## Exercises

1. Using the bcscr::m111survey data frame, write the ggplot2 code necessary to produce the graph in the figure below. (The points are all blue.)

Hint: For the points, map the aesthetic property shape ot the variable sex. On the other hand, color is a fixed property.

2. Using the mosaicData::Utilities data frame, write the ggplot2 code necessary to produce the graph in the figure below.

Hint: The month variable in Utilities is given numerically: 0 for January, 1 for February, and so on. You’ll need to use plyr::mapvalues() to map the numbers from 1 to 12 to the abbreviated month names. (See section 8.4 for a review of this.) The special R-vector month.abb will render the re-mapping task easy:

month.abb
##  [1] "Jan" "Feb" "Mar" "Apr" "May" "Jun" "Jul" "Aug" "Sep" "Oct" "Nov" "Dec"

In fact, you can create your new variable with abbreviated monnths with this code:

 monthAbbr <- with(Utilities,
plyr::mapvalues(month, from = 1:12,
to = month.abb))

You also need to make sure that the months come in the right order along the x-axis of the graph.
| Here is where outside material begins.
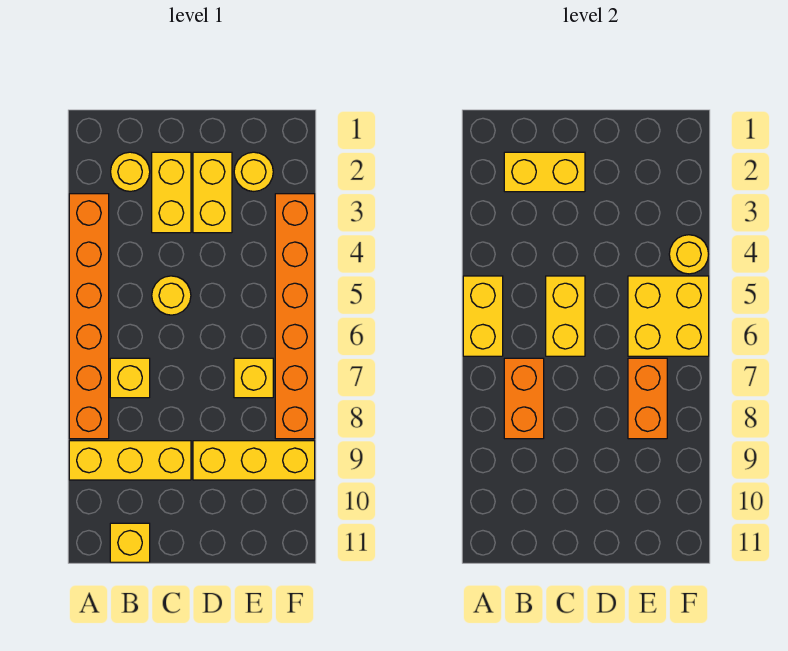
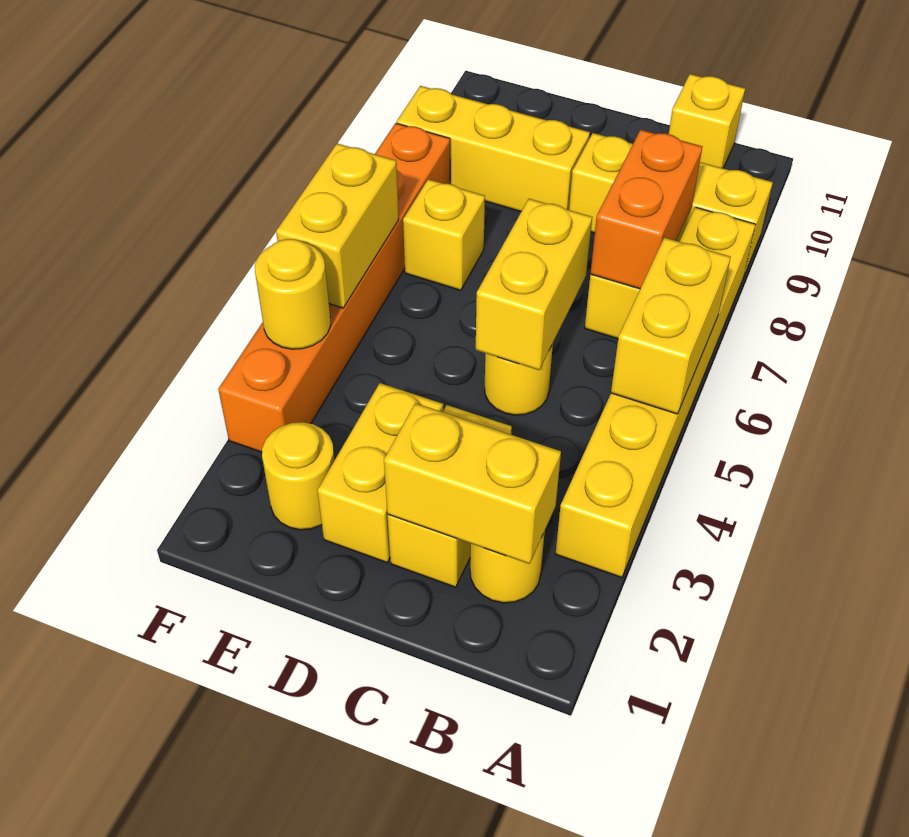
orange 1x6 brick [69,194,109,439] -> yellow 1x6 brick [556,207,756,578]
yellow 2x2 brick [628,276,709,356] -> yellow 1x2 brick [276,144,399,308]
orange 1x2 brick [628,358,667,439] -> none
To do this consider resetting the levels of your new monthAbbr variable. One way to accomplish this is to convert monthAbbr back to a factor with levels in the order you want, as done in Section 8.4, like this:

monthAbbr <- factor(monthAbbr, levels = month.abb)

Then you can put your new variable into the data frame, naming it anything you like:

Utilities\$monthName <- monthAbbr
3. The next few exercises pertain to the data frame CPS85 from the package mosaicData. Learn about it with help(CPS85). We will use the ggplot2 graphing package to explore whether men were being paid more than women in 1985.
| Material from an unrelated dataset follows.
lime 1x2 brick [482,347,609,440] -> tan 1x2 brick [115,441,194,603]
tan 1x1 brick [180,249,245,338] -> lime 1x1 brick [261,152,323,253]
Make a density plot of the wages of the people in the study. As with all plots you make, it should have well-labelled axes (with units if possible). For a density plot you should label the horizontal axis, but you can let ggplo2 provide the label for the “density” axis. As always, provide a descriptive title. Also provide a “rug” of individual values along the horizontal axis.

4. Look at the plot you made in the previous exercise: you will notice that one person made a wage that was much higher than all the rest. In data analysis, when a value is much higher or lower than the rest of the values we call it an outlier.

Write the code needed to find the age, sex and sector of employment of the person who made this extraoridinarily high wage. Report the age, sex and sector of this person.

Create a new data frame called cpsSmall that is the same as CPS85 except that it excludes the row corresponding to the outlier-individual.

5. In order to explore the relationship between wage and sex in the CPS study, make violin plots for the wages of men and women. (In this exercise and in subsequent exercises, use the cpsSmall data frame so as to exclude the outlier.) Based on the plot, who tends to earn higher wages: men or women?

6. (*) Someone might argue that men don’t earn higher wages because of sex-discrimination in the workplace, but rather because of some other factor. For example, it could be that in 1985 women chose to work in low-wage sectors of the economy, whereas men tended to work in higher-wage sectors. Of course for this explanation to be viable, some sectors of the economy have to pay more on average than other sectors do. In order to verify whether this is the case, make a box plot of wage vs. sector of employment. Use the plot to name a couple of high-wage sectors and a couple of low-wage sectors.

7. (*) From the previous exercise you now know that some sectors of the economy pay more than other sectors. Hence in order to investigate properly whether there was wage-discrimination in the workforce based on sex, we would have to compare the wages of men and women who work in the same sector. To this end it would be nice to have eight separate box plots, one for each sector. Each plot would compare the wages of men and women in that sector. Use facet_wrap() to construct a graph that displays all eight plots at once.